カメラのズーム。鹿島建設が施工し、コンクリートの連続打設なので、気温の日変動など、施工する時期など慎重に選び、相当に準備を重ねて挑んだという。
その横にある、棚田。
豊島は、最盛期には4000人の人口(現在900人程度)を抱え、地形的観点から湧水が豊富で、無数の棚田が存在し、住民の食料を賄った上で、島外に出荷していた。これも、豊かな島の証。現在は、荒れ果てていたのを、この部分は再度草刈りをして、整備している。この部分に水田を復活させるために、稲作減反の壁があったため、県内の減反の権利をかき集めて再生させたという。
石垣が、本当の石で作られているのが、 昔からの工法。最近はコンクリートブロックに置き換わっているところも。
湧水豊富な象徴が、この水場。衣類の洗濯、野菜の洗浄など、井戸端会議の場でもあった。イタリアの何とかの泉かと思ってしまう。
豊富な水源の負の側面としては、地質学的な話であるが、大規模な地滑りの危険性を有しているという。小規模な地滑りは、いくつか起きているとのこと。
この薄い石の積み方は、矢羽根積み、という。独特の工法のようだ。このような石垣が、島の至るところにある。重機を使わなくても十分な強度と耐久性を持っているという。
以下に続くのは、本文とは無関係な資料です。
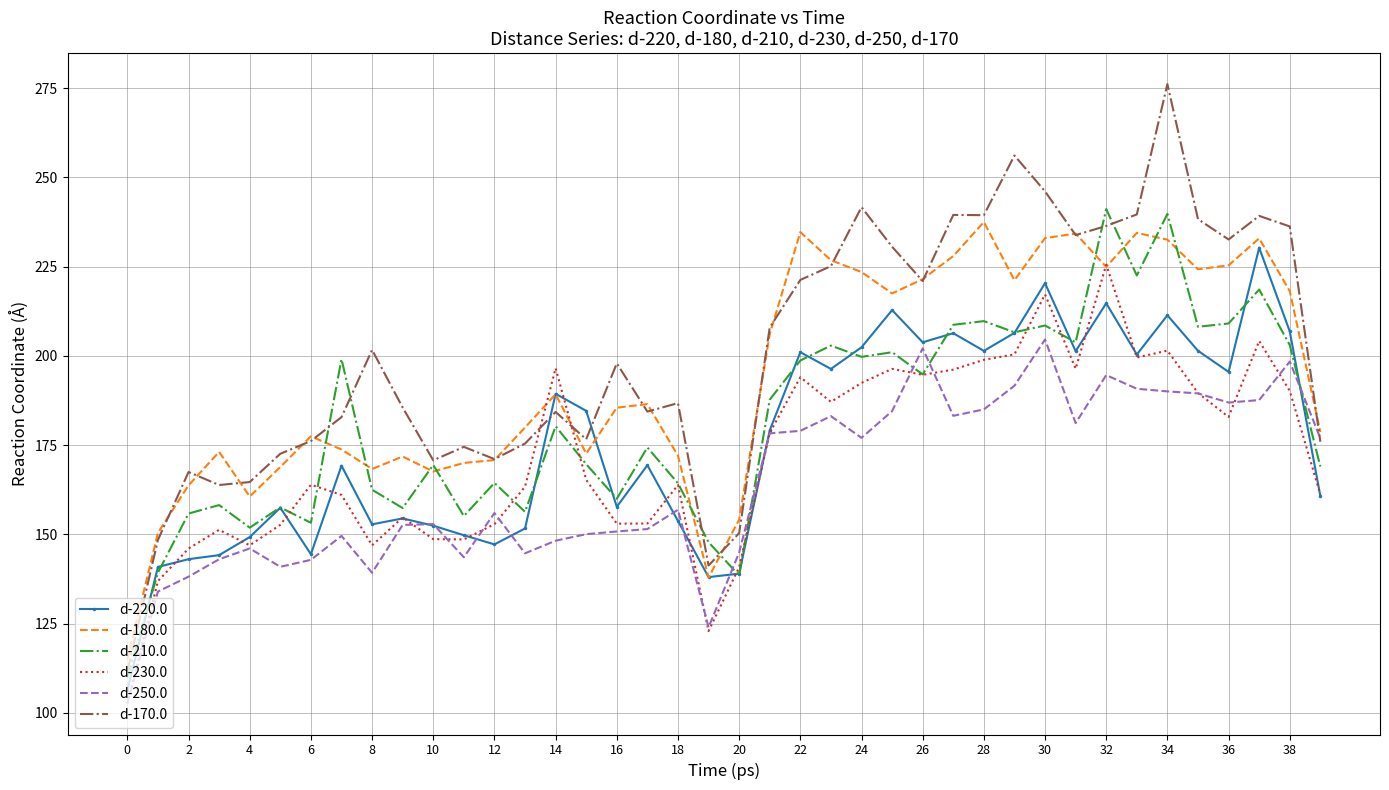

Which series ends up on top after the final intersection of d-170.0 and d-230.0?

d-170.0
雨の時には、石の隙間からジャージャー水が出てくるという。擁壁は排水が大切。天然の排水機能を有している。
ここまで、何度も豊島石という凝灰岩ばかりでてきたが、この写真にある、北側の虻山は、安山岩。コンクリート分野では悪名高い、アルカリシリカ反応の豊島安山岩。山のように見えるのは、一度、骨材として山を切り崩して一度平地になって、その後土砂を埋め戻して緑化したもの。
豊島農民福音学校の跡地を行く。このために、賀川豊彦の勉強もしてきた。
来年移転が決まっている、豊島神愛館。乳児院である。医療体制の都合で、県の本土へ移転する。
島には常勤の病院がないということで、医療が大きな問題の1つでもあることを教えていただいた。
香川県には村が無いので、無医村は存在しない、ということを聞いて、そうかそうか、と思っていたが、それは言葉遊びにすぎなかった。実際、ここに無医島はあった。
他にもいろいろな場所を回らせていただいた。4時間、ずっと話をしっぱなしで、ダムの話、ダムでせき止められる土砂と海の恵み、渇水の論理、なども。辺野古埋め立て、諫早湾干拓にも話が広がる。土木技術者として、全ての情報を統合して判断できる力が備わっていないといけない。今回、ひいき目に見て、投げられたボールに8割以上は、打ち返せたと思うが、ヒットになるように、もっともっと深い人になりたいと思った。単に本を読んだだけではダメで、体験しつつ、そして自分で考えを持つことが大事と、身に染みた。
まだ整理はついていないが、自然、歴史、産業、に魅力を感じる素晴らしい島であることを認識した。
これで終わりになることはないので、私の試みは続く。